Stored data ::
┄┄┄┄┄┄
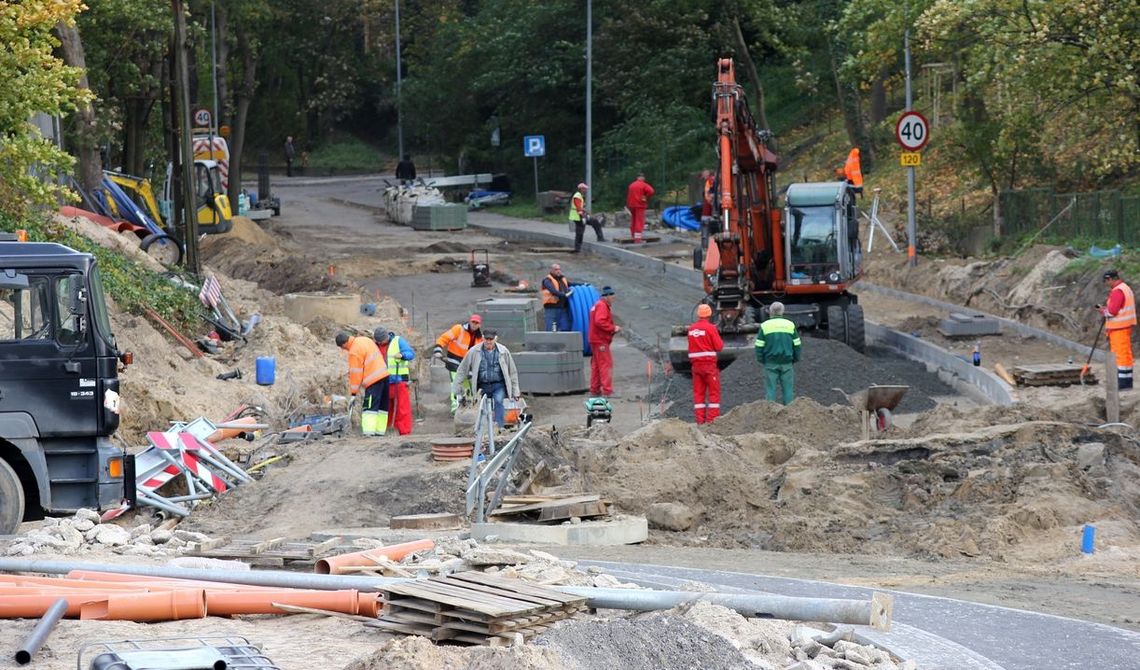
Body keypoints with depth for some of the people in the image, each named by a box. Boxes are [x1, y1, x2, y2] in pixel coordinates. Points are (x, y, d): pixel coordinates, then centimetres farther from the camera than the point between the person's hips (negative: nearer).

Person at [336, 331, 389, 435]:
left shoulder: (354, 352, -15)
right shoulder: (365, 340, 10)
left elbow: (356, 373, -12)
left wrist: (354, 391, -3)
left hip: (373, 380, -9)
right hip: (384, 375, 9)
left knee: (369, 407, -10)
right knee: (382, 406, 12)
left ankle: (369, 431, -19)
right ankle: (380, 430, 16)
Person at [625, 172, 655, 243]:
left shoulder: (631, 185, 11)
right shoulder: (643, 185, -8)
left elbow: (628, 196, 13)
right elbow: (651, 191, -23)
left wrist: (628, 205, 18)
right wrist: (646, 198, -7)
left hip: (632, 205, 6)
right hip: (640, 205, -6)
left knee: (633, 221, 16)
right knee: (639, 222, -7)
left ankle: (633, 237, 24)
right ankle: (637, 238, -14)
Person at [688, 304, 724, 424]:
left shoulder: (691, 329, 5)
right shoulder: (711, 328, -10)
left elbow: (691, 346, 10)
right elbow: (719, 346, -9)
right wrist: (721, 341, 10)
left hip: (695, 364, 5)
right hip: (709, 363, -5)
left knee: (698, 392, 8)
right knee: (714, 392, 2)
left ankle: (700, 420, 6)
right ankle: (712, 419, -3)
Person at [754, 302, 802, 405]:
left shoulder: (765, 326, -1)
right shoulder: (790, 325, 3)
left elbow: (759, 345, -1)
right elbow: (796, 344, 6)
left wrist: (760, 359, 9)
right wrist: (796, 358, 16)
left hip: (770, 362, -1)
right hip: (787, 362, 1)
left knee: (771, 389, 3)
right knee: (788, 389, 6)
┄┄┄┄┄┄
What the exercise asks :: Rewrite the lines of the material from the line with "right shoulder: (711, 328, -10)" to the line with "right ankle: (712, 419, -3)" as a numbered list. Include both of those lines and leave out any blank ones.

Task response ::
1. right shoulder: (711, 328, -10)
2. left elbow: (691, 346, 10)
3. right elbow: (719, 346, -9)
4. right wrist: (721, 341, 10)
5. left hip: (695, 364, 5)
6. right hip: (709, 363, -5)
7. left knee: (698, 392, 8)
8. right knee: (714, 392, 2)
9. left ankle: (700, 420, 6)
10. right ankle: (712, 419, -3)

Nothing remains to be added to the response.